First released in 1967, the year of the Beatles’ Sgt Pepper, Days of Future Passed marked the transformation of the Moody Blues’ sound from R&B-influenced pop to classical-tinged conceptual rock. It was an important album in that debuted singer/guitarist Justin Heyward and singer/bassist John Lodge, who has been with the band ever since. Originally, this new line-up was supposed to have recorded Dvorak’s 9th symphony but that was scrapped in favor for original compositions based on the theme of a typical day beginning and ending with some lighthearted and serious overtones. Recorded with an orchestra, Days is a cohesive set of tunes, from the soulful balladry of Dawn is a Feeling through the rocking “Peak Hour” and the galloping “Twilight Time”; only the chirpy “Another Morning” sounds a bit dated. Days best-known songs are the sublime pop tune “Forever Afternoon (Tuesday?)” and the majestic and grand finale “Nights in White Satin” with the still-spoken word intro by drummer Graeme Edge.
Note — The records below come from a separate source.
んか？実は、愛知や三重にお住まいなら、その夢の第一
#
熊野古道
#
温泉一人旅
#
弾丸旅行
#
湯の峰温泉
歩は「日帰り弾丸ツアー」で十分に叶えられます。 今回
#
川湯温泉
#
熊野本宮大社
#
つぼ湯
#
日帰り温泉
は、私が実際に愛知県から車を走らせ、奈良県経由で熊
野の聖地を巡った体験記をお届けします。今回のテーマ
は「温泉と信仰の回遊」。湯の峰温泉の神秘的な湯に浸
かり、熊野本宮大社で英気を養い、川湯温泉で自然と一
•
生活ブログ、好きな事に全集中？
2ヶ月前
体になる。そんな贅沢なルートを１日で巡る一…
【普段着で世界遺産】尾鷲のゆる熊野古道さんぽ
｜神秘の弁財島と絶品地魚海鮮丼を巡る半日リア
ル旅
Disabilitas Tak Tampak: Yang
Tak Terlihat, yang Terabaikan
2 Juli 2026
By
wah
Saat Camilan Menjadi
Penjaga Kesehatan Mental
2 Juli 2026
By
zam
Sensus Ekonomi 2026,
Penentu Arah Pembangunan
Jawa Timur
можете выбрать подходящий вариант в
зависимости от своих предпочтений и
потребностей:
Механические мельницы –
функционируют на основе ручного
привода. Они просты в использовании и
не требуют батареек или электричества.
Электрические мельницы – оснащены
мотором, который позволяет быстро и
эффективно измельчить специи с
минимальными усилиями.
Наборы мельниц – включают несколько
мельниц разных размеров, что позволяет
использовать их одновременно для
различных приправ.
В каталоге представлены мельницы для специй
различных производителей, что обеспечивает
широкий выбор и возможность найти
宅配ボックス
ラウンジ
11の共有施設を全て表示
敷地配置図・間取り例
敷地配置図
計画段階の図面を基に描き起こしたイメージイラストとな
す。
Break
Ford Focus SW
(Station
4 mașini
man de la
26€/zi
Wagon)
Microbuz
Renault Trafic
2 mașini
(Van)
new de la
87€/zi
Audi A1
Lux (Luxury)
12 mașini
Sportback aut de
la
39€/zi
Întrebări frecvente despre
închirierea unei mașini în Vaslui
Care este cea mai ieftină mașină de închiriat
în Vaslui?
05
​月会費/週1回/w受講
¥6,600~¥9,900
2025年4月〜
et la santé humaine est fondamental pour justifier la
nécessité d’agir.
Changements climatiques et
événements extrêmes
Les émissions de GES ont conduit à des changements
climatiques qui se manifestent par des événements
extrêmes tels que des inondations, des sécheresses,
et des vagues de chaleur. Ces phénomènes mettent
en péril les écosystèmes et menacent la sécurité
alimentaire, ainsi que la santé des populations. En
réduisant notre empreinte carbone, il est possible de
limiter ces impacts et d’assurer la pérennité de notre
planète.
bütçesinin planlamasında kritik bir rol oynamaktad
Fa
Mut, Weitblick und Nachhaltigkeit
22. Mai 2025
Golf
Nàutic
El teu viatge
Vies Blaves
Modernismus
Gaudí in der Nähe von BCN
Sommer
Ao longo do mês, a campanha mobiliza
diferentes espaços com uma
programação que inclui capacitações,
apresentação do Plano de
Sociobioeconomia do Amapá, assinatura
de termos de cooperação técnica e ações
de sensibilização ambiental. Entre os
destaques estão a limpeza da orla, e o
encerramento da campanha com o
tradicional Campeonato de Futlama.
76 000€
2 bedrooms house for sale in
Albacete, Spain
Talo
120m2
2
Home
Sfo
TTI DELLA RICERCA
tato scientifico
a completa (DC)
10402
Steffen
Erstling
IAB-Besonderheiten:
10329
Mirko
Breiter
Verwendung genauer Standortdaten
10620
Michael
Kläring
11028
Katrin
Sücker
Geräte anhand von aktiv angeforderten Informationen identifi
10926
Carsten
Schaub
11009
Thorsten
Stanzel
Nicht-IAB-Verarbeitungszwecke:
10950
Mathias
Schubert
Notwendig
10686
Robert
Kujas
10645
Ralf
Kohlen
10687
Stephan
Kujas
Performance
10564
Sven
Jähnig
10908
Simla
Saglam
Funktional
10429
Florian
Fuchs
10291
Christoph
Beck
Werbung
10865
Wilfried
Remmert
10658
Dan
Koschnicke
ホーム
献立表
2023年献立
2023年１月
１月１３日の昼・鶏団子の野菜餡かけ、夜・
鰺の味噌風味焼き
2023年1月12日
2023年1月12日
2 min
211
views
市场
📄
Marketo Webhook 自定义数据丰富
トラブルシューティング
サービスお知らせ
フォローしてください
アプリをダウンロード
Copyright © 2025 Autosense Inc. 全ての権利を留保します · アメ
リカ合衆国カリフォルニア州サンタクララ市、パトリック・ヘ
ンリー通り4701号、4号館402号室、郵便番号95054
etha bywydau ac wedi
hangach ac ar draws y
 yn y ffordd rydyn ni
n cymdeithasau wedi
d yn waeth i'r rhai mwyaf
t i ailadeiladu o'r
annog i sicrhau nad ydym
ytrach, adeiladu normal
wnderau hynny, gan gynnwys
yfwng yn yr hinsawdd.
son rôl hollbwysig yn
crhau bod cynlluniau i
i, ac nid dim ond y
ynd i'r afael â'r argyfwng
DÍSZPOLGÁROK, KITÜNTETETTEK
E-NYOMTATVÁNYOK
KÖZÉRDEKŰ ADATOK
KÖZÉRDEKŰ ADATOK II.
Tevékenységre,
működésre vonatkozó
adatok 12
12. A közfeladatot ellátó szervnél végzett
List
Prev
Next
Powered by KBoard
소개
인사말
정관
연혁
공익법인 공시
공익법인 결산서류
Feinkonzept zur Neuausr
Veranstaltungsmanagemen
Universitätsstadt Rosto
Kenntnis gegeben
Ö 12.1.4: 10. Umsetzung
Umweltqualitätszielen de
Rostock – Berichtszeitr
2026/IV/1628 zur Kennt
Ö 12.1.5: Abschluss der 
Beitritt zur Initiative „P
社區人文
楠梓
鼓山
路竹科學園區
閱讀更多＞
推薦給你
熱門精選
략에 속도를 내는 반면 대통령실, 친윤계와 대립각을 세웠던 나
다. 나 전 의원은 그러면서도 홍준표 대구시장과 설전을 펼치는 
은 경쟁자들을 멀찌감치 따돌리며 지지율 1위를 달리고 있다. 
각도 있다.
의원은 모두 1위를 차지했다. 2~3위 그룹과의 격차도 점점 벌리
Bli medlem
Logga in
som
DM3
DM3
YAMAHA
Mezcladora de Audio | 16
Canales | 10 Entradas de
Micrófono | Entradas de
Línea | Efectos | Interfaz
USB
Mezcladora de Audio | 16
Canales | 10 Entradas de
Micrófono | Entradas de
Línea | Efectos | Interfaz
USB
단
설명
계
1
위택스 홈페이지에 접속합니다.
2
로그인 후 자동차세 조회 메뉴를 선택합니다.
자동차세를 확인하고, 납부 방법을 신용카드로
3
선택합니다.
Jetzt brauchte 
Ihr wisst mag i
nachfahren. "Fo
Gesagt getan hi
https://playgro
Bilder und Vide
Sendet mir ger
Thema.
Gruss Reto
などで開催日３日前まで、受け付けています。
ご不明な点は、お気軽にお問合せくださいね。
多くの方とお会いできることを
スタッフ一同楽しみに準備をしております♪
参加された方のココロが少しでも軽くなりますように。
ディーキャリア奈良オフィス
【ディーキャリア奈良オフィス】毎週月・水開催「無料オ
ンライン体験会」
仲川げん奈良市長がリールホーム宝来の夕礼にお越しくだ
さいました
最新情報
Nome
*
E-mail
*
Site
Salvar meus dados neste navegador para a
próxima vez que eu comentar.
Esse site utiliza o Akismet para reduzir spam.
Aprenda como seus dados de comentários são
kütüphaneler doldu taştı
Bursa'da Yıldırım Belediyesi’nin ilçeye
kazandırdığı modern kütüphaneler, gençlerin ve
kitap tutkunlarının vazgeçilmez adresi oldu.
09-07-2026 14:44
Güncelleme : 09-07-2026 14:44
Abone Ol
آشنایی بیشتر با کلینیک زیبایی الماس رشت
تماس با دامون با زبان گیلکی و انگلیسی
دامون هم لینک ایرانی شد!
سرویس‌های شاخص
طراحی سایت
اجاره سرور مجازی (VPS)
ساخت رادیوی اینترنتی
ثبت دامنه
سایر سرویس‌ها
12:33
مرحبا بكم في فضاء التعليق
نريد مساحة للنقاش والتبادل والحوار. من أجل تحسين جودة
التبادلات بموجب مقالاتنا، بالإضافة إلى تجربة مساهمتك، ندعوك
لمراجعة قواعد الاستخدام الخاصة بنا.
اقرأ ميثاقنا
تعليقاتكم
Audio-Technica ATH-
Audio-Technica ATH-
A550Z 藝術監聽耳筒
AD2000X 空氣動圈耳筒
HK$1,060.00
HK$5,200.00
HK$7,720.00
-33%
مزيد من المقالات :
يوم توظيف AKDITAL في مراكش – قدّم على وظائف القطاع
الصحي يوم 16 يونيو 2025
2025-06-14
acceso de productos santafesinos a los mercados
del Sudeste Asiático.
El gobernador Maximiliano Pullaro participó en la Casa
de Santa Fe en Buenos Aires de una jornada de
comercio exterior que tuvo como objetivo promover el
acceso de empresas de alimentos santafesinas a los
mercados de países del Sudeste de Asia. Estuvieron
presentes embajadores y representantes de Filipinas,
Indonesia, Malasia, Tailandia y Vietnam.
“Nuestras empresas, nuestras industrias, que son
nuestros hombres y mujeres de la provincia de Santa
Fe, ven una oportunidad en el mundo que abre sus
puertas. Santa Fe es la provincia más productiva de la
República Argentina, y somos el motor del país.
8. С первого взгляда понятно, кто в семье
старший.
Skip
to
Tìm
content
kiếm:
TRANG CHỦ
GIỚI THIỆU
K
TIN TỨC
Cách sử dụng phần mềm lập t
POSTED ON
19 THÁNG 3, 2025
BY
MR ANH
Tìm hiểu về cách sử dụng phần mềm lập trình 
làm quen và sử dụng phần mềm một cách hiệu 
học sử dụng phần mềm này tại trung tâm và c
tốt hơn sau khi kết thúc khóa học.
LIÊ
Musically-speaking, Days of Future Passed is representative of its time and in some ways ahead (this was recorded before two magnificent British concept albums Tommy and Dark Side of the Moon). The album would set the template for the Moodies future albums bordering on the conceptual and classical themes. The deluxe edition features a second disc of alternative versions of the album’s songs; the real treats are the non-album 1967 singles “Fly Me High” and “Love and Beauty” featuring the then-new line up, as well as several BBC radio sessions that find the Moodies doing a reading of the perennial classic “Don’t Let Me Be Misunderstood.”